Instructions to follow: Only a number is expected: the count of lines in the listing where "scene" occurs.

Records provided:
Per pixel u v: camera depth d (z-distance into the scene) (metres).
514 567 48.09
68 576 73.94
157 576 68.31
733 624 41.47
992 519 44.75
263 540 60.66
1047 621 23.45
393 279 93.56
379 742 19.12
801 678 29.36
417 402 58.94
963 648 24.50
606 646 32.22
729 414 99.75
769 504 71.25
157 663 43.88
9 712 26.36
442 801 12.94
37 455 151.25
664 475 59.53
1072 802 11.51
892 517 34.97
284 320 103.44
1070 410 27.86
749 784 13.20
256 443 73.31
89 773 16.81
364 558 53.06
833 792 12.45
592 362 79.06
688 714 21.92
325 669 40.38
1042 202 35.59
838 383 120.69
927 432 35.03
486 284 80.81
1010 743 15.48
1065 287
...
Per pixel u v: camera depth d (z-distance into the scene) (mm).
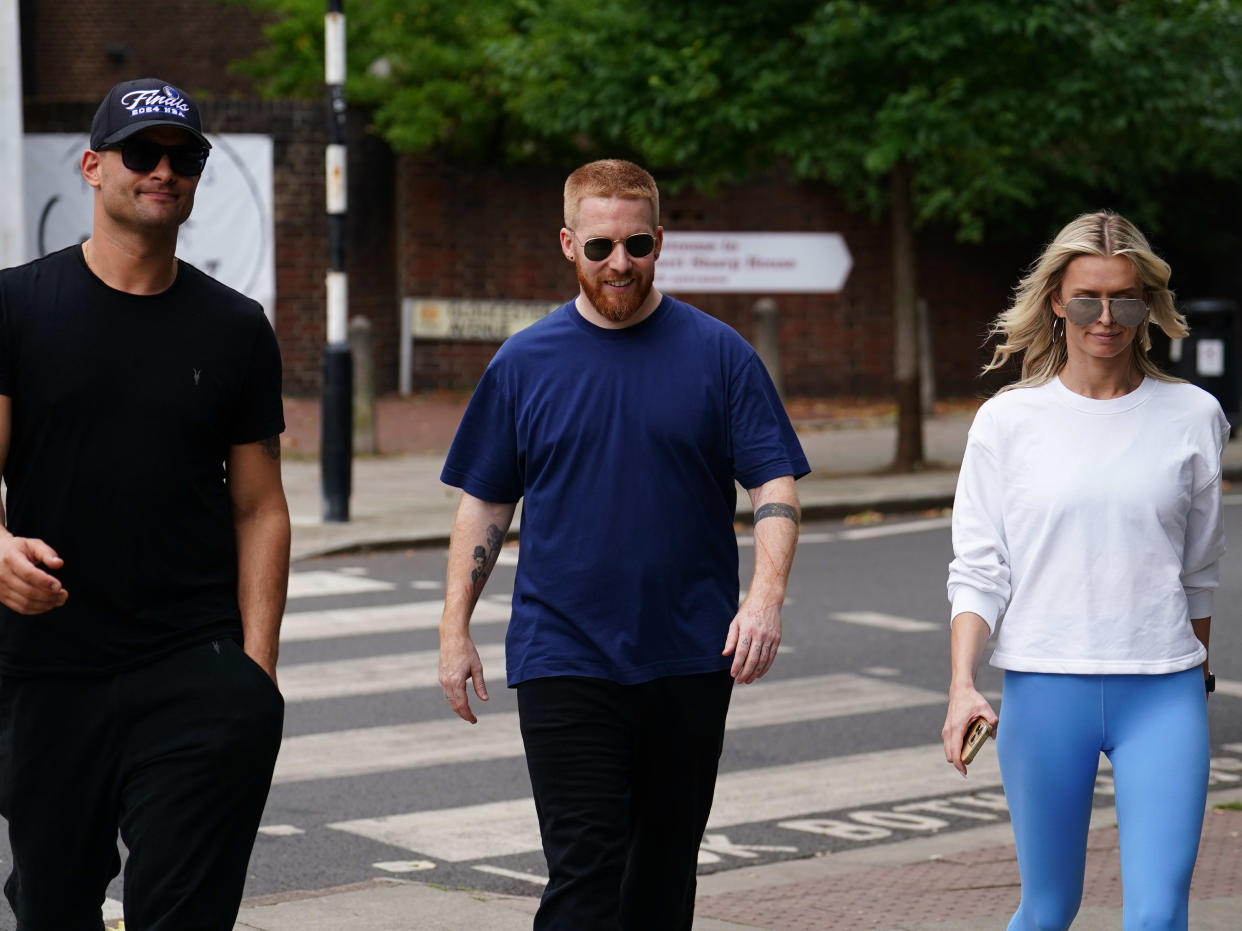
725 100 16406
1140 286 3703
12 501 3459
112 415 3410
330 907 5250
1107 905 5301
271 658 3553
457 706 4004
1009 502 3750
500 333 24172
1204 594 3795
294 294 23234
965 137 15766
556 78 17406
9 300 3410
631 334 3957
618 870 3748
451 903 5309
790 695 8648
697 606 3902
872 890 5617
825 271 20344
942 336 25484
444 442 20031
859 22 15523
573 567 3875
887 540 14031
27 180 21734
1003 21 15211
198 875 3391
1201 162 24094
--
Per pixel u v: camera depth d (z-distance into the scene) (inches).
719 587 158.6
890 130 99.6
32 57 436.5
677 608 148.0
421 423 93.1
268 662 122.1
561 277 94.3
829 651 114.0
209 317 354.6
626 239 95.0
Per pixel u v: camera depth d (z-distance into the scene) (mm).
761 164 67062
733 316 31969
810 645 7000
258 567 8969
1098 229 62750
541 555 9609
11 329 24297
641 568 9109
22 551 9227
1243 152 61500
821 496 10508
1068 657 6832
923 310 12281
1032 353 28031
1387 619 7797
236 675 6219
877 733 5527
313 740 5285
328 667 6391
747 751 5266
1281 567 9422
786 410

Exercise result: 4